Writer and director: David Leddy
⭐️⭐️⭐️
Having little to do with Shakespeare’s bloody tale of Roman power politics, David Leddy’s new intimate 70-minute monologue is a mournful poem about love, loss and human connections.
The central character is Chris, who talks philosophically about his relationships with his parents, his wife, their adopted young son and also with his gay lover Paul. “I’m trying to be happy, but it’s just out of reach. Always has been” bemoans Chris, setting the tone for a piece that is defiantly cheerless, with touches of existentialism.
The production is staged on a raised circular platform, with an old-fashioned wooden desk and chair. Leddy has himself performed the role of Chris, but, here, it falls to Irene Allan, gender blind casting that has advantages and disadvantages, Her soft tones and natural warmth highlight Chris’s vulnerability and confusion, but she cannot be fully the character that the play is describing and a work that is already enigmatic becomes even more so.
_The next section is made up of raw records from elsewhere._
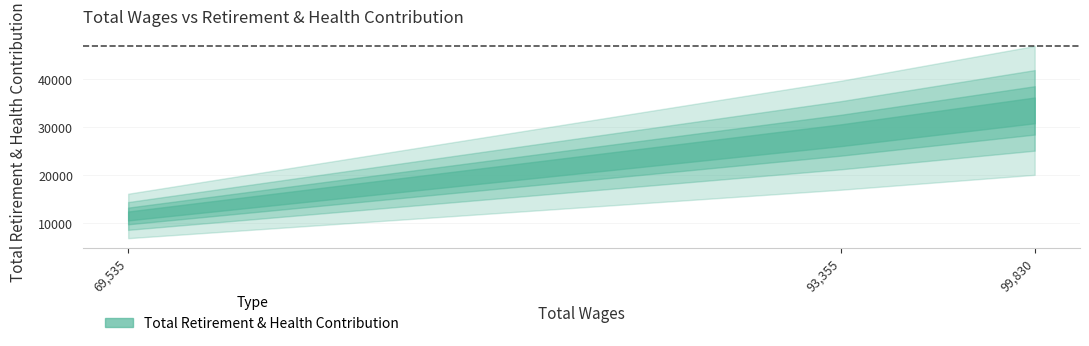

What is the value of the 2nd point from the left?

28330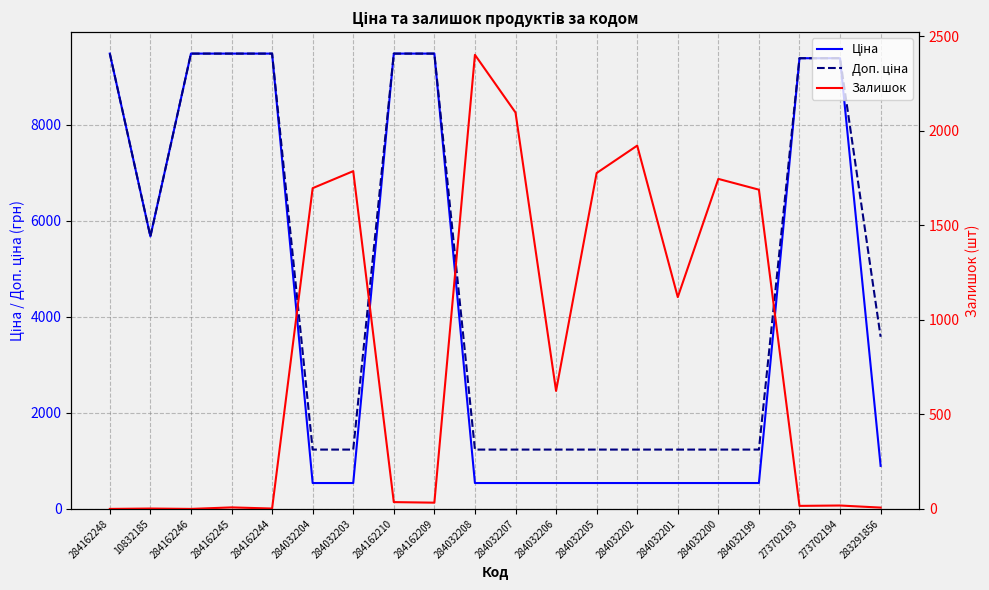

What is the difference between the highest and lowest values at 283291856?

3576.6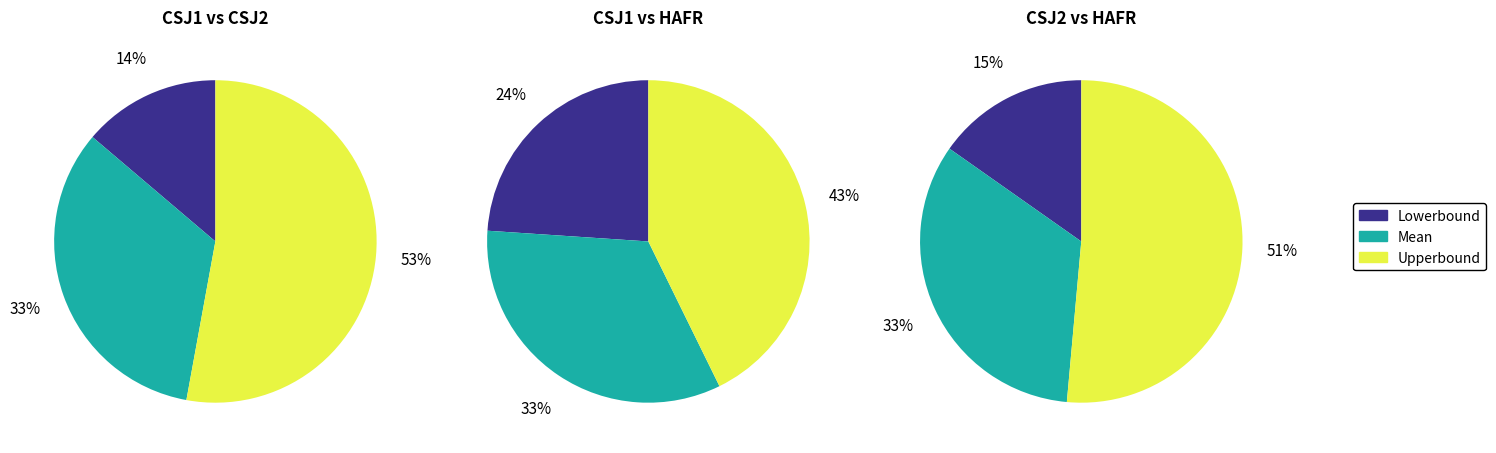

To the nearest percent, what is the difference between the largest and smallest slice percentages?

39%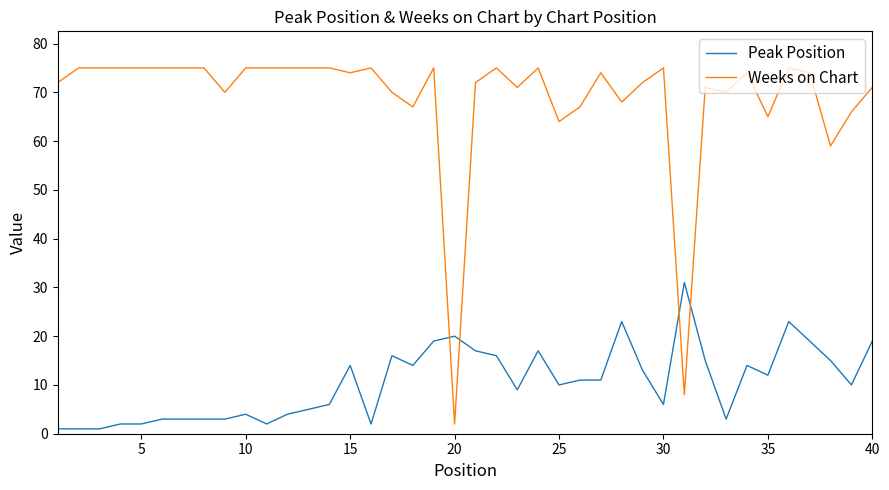

How many series are shown in this chart?

2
Short scenes follow-each other non-sequentially, making what narrative the play has feel irrelevant. Muddying the waters further, Leddy throws in views about the United Kingdom’s ambiguous relationship with Saudi Arabia. It always feels as if the the writer is more concerned with ambiguity than with clarity or purpose and, too often, what we hear comes across as random, disconnected thoughts, beautifully written and spoken, but difficult to engage with.